Gewaltenteilung zwischen Senat und Bürgerschaft funktioniert nicht mehr / Armutszeugnis für parlamentarische Arbeit / Bürgermeister schreibt Teile des rot-grünen Fraktionsvorschlags für Verspätungsregelungen
Mit großer Irritation hat der BUND Hamburg zur Kenntnis genommen, dass die Bürgerschaft mit ihrer rot-grünen Mehrheit die Volkspetition für ein Nachtflugverbot ab 22 Uhr abgelehnt hat.
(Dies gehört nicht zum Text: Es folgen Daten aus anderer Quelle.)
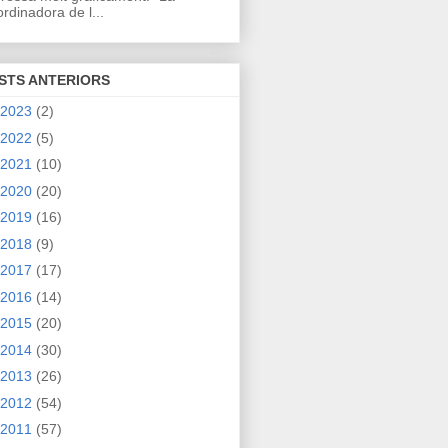
rdinadora de l...
STS ANTERIORS
2023
(2)
2022
(5)
2021
(10)
2020
(20)
2019
(16)
2018
(9)
2017
(17)
2016
(14)
2015
(20)
2014
(30)
2013
(26)
2012
(54)
2011
(57)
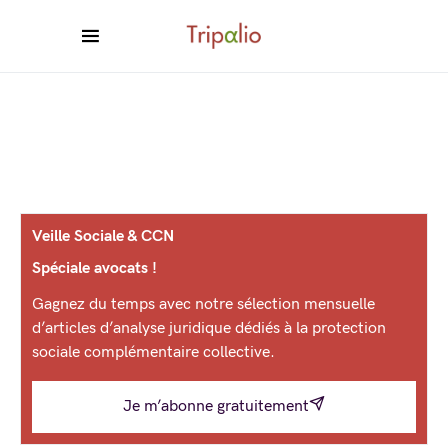
Veille Sociale & CCN
Spéciale avocats !
Gagnez du temps avec notre sélection mensuelle
d’articles d’analyse juridique dédiés à la protection
sociale complémentaire collective.
Je m’abonne gratuitement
Der BUND hatte der Bürgerschaft vor knapp einem Jahr fast 15.000 Unterschriften für eine Nachtruhe am innerstädtischen Hamburger Flughafen von 22 Uhr bis 6 Uhr an Werktagen und 22 Uhr bis 8 Uhr an Sonn- und Feiertagen überreicht.

 

„Die rot-grüne Parlamentsmehrheit hat ein äußerst problematisches Bild abgegeben. Quasi ohne inhaltliche Begründung wurde unsere Volkspetition abgelehnt und damit Unterzeichner und Lärmbetroffene gleichermaßen vor den Kopf gestoßen. Rot-grün stellt einseitig die Interessen der Fluggesellschaften und des Flughafens nach vorne und bietet keinerlei Kompromisslösung für eine verbesserte Nachtruhe ab 22 Uhr an. Das ist befremdlich und kurzsichtig“, so Manfred Braasch, Landesgeschäftsführer des BUND Hamburg.

Der BUND kritisiert auch, dass Teile der neuen Regelungsvorschläge der Bürgerschaft, die zumindest die Verspätungen ab 23 Uhr einschränken sollen, direkt vom Ersten Bürgermeister Dr. Peter Tschentscher formuliert worden sind. „Das Gebot der Gewaltenteilung zwischen Bürgerschaft und Senat scheint den Regierungsfraktionen und dem Bürgermeister ebenso wenig wert zu sein wie der Schutz der Bürger vor nächtlichem Fluglärm“, so Manfred Braasch.